Het eerste middel berust op schending van artikel 106 van verordening (EU, Euratom) nr. 966/2012 van het Europees Parlement en de Raad van 25 oktober 2012 tot vaststelling van de financiële regels van toepassing op de algemene begroting van de Unie en tot intrekking van verordening (EG, Euratom) nr. 1605/2002 van de Raad (PB 2012, L 298, blz. 1; hierna: „financieel reglement”) en van artikel 4 van de instructies aan de inschrijvers („Instructions to Tenderers”; hierna: „Instructies”).

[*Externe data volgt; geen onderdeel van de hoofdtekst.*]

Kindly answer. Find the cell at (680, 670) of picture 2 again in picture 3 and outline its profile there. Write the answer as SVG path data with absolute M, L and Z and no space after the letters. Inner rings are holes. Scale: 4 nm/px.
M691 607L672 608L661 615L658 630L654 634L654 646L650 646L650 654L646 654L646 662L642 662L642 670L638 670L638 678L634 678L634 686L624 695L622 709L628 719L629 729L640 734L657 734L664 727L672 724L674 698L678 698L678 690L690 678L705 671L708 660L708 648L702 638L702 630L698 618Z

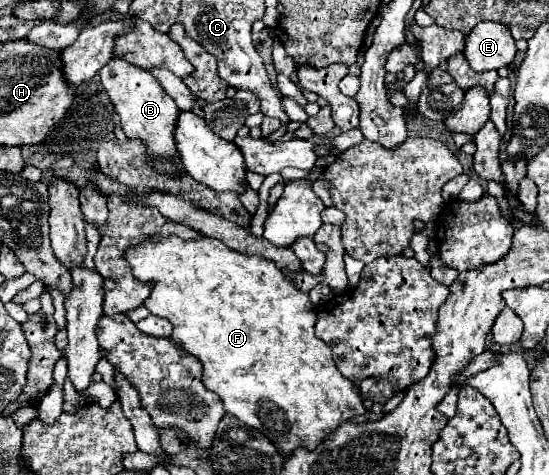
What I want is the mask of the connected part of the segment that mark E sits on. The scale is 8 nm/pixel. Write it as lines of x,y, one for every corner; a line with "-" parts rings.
480,22
466,36
462,54
476,72
498,70
514,60
516,44
508,26
498,22

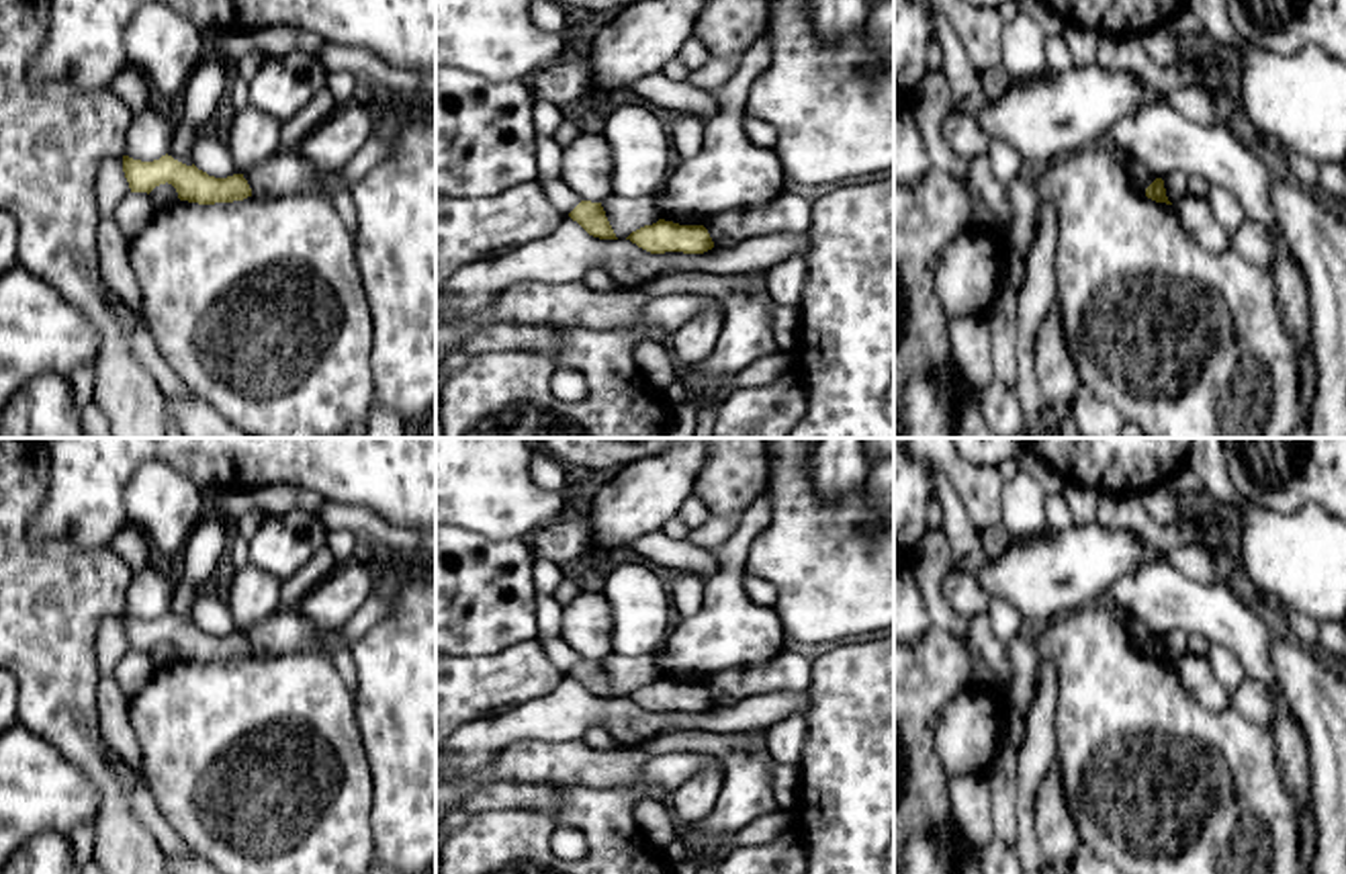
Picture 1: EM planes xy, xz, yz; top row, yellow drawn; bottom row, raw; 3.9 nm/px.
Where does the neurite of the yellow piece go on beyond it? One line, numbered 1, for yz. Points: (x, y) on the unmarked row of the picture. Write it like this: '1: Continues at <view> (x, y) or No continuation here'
1: No continuation here

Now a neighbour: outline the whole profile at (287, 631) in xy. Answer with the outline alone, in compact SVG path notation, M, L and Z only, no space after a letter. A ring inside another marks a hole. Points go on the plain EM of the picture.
M278 608L268 618L252 624L243 637L254 655L325 653L333 657L348 649L338 628L323 628L299 610Z

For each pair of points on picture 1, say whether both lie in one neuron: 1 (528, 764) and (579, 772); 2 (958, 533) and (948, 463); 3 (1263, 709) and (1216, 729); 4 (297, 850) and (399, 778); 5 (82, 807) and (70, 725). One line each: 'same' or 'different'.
1: same
2: different
3: different
4: different
5: different

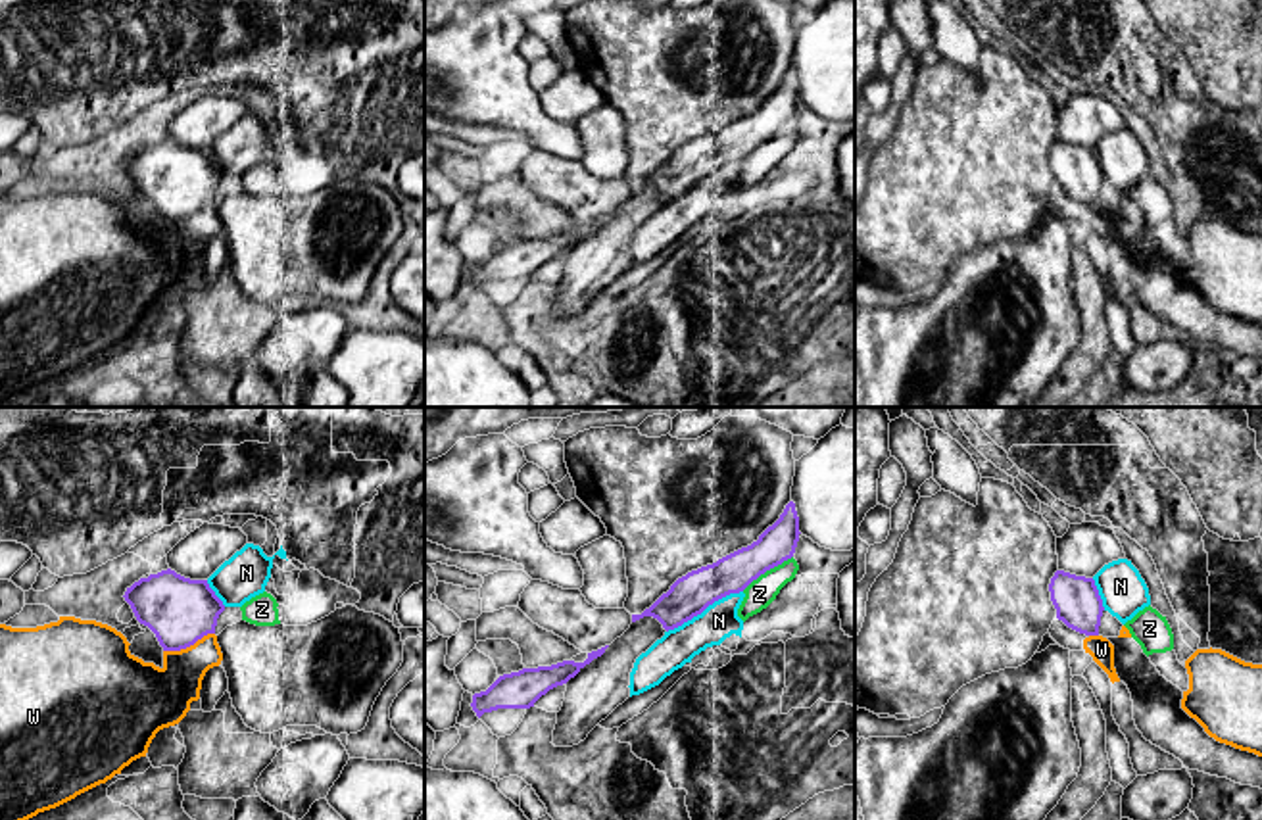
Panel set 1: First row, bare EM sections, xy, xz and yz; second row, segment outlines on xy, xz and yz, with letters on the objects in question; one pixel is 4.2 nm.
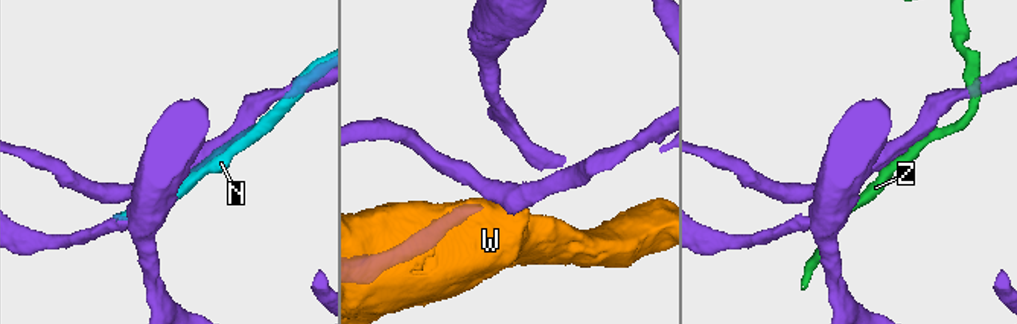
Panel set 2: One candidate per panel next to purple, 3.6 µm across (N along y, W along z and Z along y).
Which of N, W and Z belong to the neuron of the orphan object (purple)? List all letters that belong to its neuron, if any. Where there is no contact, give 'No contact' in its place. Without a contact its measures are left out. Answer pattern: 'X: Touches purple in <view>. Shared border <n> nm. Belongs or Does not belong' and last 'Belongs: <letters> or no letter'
N: Touches purple in xz. Shared border 360 nm. Belongs
W: Touches purple in xy. Shared border 240 nm. Does not belong
Z: Touches purple in xz. Shared border 260 nm. Does not belong
Belongs: N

Volgens verzoekster heeft de Commissie zich schuldig gemaakt aan dergelijke schending, omdat zij een tot één van de opdrachtnemende consortia behorende inschrijver niet heeft uitgesloten wegens onregelmatigheden.

2.

Het tweede middel is gebaseerd op een kennelijke beoordelingsfout van de Commissie en op schending van artikel 110, lid 5, van het financieel reglement, van artikel 151 van de gedelegeerde verordening (EU) nr. 1268/2012 van de Commissie van 29 oktober 2012 houdende uitvoeringsvoorschriften voor verordening (EU, Euratom) nr. 966/2012 van het Europees Parlement en de Raad tot vaststelling van de financiële regels van toepassing op de algemene begroting van de Unie (PB 2012, L 362, blz. 1; hierna: „toepassingsverordening”), van de uit artikel 41, lid 2, van het Handvest van de grondrechten van de Europese Unie (hierna: „Handvest”) voortvloeiende verplichting tot eerbiediging van het beginsel van behoorlijk bestuur, en van artikel 15, lid 3, van de Instructies, voor zover de Commissie abnormaal lage inschrijvingen onvoldoende zorgvuldig heeft onderzocht.

3.

Het derde middel is ontleend aan schending van de in artikel 113, lid 2, van het financieel reglement omschreven motiveringsplicht en van artikel 161, lid 1, van de toepassingsverordening.

4.

Het vierde middel is gebaseerd op schending van het in artikel 47 van het Handvest vervatte recht op een doeltreffende voorziening in rechte.

5.

Met het vijfde middel voert verzoekster aan dat de onwettigheid van artikel 7 van de Instructies schending van de beginselen van gelijke behandeling, non-discriminatie en het waarborgen van eerlijke concurrentie, en van artikel 102, leden 1 en 2, van het financieel reglement oplevert.

6.

Volgens verzoeksters zesde middel leidt de onwettigheid van artikel 7, lid 3, van de Instructies tot schending van het in artikel 41 van het Handvest vervatte beginsel van behoorlijk bestuur.